(Saved data entries)
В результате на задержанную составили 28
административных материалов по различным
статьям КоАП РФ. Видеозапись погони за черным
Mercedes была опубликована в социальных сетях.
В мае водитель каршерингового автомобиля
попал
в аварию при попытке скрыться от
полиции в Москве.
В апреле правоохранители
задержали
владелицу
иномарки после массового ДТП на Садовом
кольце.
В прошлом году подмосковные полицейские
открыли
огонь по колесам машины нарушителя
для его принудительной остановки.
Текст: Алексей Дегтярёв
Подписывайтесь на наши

WHAT THE TASK REQUIRES => The output should be a character-exact copy of all entries.

TASK RESPONSE =>
В результате на задержанную составили 28
административных материалов по различным
статьям КоАП РФ. Видеозапись погони за черным
Mercedes была опубликована в социальных сетях.
В мае водитель каршерингового автомобиля
попал
в аварию при попытке скрыться от
полиции в Москве.
В апреле правоохранители
задержали
владелицу
иномарки после массового ДТП на Садовом
кольце.
В прошлом году подмосковные полицейские
открыли
огонь по колесам машины нарушителя
для его принудительной остановки.
Текст: Алексей Дегтярёв
Подписывайтесь на наши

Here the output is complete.